Other brushes are quality made with environmentally-friendly components that you can reuse again and again. When shopping for paintbrushes, look for those made with naturally occurring fibers such as:
- Animal hair
- Hala (a tree found in Hawaii and in the Pacific islands)
These four sources leave a significantly smaller footprint on our environment than the materials used in traditionally-made paintbrushes. You’ll probably pay a little more for these natural brushes, but since they won’t fall apart as quickly as cheap paintbrushes do, you’ll also get more use out of them. With the exception of animal hair brushes, naturally-sourced ones are very resilient and can be cleaned with water-based solvents instead of harsh chemicals. Getting more use out of your purchase, coupled with the knowledge that you’ve made a greener purchasing decision by avoiding plastics, will make the investment worthwhile.

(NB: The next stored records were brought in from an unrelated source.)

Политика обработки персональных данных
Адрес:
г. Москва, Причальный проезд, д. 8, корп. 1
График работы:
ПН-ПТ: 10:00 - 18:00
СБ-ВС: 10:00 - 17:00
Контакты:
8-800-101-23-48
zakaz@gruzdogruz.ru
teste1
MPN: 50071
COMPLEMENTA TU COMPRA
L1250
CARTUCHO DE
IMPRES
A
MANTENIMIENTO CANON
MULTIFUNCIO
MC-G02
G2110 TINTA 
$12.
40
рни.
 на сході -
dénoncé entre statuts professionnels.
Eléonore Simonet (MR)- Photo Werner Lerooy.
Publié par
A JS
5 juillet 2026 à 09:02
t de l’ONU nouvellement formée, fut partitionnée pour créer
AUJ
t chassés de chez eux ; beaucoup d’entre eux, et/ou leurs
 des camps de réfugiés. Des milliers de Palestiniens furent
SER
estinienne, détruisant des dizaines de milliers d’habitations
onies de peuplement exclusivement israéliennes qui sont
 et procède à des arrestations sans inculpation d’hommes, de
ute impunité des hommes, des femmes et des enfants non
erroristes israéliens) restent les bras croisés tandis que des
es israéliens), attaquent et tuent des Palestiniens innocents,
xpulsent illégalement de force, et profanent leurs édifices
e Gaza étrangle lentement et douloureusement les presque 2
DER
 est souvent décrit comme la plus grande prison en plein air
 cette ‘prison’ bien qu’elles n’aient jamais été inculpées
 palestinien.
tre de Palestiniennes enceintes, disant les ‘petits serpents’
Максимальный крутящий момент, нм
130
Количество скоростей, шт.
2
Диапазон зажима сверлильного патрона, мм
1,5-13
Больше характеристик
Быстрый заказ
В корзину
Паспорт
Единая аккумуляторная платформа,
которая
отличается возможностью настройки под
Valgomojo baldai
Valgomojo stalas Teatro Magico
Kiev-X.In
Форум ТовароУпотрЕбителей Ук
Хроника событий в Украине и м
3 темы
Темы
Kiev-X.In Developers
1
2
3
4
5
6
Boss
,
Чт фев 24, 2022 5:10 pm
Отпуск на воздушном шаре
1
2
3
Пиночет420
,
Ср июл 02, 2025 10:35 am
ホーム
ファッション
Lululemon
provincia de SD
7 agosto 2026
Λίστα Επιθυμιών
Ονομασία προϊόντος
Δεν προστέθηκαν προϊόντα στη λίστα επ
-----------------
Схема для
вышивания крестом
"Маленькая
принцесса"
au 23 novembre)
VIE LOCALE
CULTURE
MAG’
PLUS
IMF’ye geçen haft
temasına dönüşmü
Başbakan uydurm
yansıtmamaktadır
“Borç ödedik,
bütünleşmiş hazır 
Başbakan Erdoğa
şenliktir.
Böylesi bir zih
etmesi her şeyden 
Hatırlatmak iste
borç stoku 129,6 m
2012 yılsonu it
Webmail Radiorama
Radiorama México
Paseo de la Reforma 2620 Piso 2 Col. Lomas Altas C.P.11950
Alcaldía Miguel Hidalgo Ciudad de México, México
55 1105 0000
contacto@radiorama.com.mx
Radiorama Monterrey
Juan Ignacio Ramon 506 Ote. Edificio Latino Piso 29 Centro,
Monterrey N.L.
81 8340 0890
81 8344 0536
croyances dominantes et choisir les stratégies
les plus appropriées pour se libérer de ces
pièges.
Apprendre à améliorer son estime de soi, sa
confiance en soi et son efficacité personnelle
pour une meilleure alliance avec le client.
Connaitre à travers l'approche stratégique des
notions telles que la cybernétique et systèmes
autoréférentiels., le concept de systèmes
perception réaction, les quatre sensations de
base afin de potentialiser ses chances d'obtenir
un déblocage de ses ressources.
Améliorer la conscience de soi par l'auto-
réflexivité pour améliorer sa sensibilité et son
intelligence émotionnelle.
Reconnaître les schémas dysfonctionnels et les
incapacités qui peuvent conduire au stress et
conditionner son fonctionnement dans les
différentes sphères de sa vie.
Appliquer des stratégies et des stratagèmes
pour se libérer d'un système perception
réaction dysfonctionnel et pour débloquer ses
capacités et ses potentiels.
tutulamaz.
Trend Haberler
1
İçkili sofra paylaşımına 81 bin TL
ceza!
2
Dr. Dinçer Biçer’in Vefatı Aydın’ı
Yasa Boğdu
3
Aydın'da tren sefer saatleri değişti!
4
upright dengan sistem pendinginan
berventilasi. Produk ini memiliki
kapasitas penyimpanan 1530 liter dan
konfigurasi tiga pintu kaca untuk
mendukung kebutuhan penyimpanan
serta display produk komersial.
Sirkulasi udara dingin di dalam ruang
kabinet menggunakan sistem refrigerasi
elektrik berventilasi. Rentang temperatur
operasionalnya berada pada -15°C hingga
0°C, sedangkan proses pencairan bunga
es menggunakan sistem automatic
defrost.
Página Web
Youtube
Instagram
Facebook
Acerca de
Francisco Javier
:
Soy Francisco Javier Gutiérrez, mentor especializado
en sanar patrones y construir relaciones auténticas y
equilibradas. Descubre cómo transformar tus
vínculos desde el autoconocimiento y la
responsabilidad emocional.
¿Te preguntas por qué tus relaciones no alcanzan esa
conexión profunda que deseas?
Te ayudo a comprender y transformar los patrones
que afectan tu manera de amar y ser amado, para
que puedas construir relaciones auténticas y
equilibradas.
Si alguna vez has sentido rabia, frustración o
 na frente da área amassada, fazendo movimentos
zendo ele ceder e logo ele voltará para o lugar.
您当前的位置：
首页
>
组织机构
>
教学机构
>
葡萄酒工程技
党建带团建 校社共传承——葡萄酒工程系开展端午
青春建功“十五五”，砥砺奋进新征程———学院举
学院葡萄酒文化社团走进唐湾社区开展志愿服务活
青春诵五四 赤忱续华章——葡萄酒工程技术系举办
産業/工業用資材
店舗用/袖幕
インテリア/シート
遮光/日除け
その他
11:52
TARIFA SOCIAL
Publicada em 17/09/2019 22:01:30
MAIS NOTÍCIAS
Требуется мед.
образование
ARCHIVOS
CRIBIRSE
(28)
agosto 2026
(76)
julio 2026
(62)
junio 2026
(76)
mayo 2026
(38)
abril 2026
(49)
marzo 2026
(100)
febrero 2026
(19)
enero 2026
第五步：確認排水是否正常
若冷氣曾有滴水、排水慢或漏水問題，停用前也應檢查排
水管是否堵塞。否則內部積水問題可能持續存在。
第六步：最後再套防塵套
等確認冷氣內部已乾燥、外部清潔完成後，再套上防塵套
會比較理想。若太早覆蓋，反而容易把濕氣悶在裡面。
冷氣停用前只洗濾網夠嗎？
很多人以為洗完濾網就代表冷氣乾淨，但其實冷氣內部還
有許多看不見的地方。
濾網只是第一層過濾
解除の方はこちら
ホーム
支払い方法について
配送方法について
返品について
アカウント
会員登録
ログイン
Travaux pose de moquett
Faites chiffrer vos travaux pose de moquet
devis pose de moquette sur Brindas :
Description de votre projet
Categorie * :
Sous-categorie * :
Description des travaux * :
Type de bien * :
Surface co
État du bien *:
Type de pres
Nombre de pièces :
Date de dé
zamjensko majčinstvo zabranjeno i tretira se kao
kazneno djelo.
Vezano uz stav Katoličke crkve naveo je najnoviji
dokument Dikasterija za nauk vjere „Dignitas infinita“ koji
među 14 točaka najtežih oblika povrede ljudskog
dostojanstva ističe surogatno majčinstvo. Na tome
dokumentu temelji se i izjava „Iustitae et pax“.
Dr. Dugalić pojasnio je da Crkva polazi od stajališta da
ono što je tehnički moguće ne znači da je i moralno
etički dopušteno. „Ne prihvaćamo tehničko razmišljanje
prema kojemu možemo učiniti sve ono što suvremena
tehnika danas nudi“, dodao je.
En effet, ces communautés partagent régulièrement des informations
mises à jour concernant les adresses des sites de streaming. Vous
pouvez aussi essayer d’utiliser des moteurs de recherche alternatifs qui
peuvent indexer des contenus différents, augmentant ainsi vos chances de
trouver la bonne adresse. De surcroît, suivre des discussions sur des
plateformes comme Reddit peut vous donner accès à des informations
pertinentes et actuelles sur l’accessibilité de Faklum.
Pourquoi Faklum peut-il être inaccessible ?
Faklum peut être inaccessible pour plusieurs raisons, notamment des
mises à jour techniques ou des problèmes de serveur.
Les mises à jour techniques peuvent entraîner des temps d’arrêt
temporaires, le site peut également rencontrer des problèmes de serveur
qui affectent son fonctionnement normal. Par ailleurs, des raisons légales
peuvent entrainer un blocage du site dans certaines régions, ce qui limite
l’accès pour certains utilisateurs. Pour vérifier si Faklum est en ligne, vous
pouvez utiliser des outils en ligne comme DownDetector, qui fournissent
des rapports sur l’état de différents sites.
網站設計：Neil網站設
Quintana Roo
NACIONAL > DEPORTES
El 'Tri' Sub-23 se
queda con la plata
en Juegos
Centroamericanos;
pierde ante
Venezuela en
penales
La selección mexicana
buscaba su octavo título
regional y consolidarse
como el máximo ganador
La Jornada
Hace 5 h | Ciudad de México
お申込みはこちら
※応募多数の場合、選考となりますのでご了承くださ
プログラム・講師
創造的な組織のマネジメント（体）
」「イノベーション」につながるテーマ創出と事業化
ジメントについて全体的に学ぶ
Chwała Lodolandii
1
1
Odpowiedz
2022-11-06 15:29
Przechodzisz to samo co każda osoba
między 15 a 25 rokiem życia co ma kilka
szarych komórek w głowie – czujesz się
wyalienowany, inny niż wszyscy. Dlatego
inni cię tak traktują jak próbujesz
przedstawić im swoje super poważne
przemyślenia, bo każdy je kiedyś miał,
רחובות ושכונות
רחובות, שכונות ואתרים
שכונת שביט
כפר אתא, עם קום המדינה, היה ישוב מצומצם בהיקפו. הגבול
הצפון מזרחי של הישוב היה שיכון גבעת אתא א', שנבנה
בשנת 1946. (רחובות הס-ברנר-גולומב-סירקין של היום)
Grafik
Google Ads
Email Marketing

‘Green’ Drop Cloths and Paint Trays
After you select your paint and brushes, another consideration you’ll want to assess is buying toxin-free drop cloths and paint trays if you really want to give your home paint project an eco-friendly touch.
You’ll need drop cloths to protect your floors and furniture. It’s cheap and easy to pick up flimsy plastic protectors, but these will be used once and then end up in a landfill. Instead, seek out greener options. Here are a few good options to consider.
- Ecodrop Paper Dropcloth (recyclable)
- Cotton Canvas Dropcloth (durable and reusable)
- Canvas drop cloths (different brands, all reusable and usually pretty durable)
The latter two types are likely more expensive, but if you’ll be tackling another project or have an ongoing use for them, it’s both a wise investment and earth-friendly.
Finally, you’ll want to consider paint trays. You can go with heavy-duty metal ones that can be reused over and over. Another option is to pick up a Bio Tray, a biodegradable paint tray that can be reused several times if lined with recyclable aluminum foil.
Giving your rooms a touchup or complete makeover is a lot of fun – especially when you see the results of your hard work. However, the results become less appealing if you, or one of your loved ones, have gotten sick from breathing in the carcinogens associated with dangerous VOCs.
Put a focus on your health, your family and the planet, and the result will be breathing in better air quality in your fresh and beautifully painted rooms.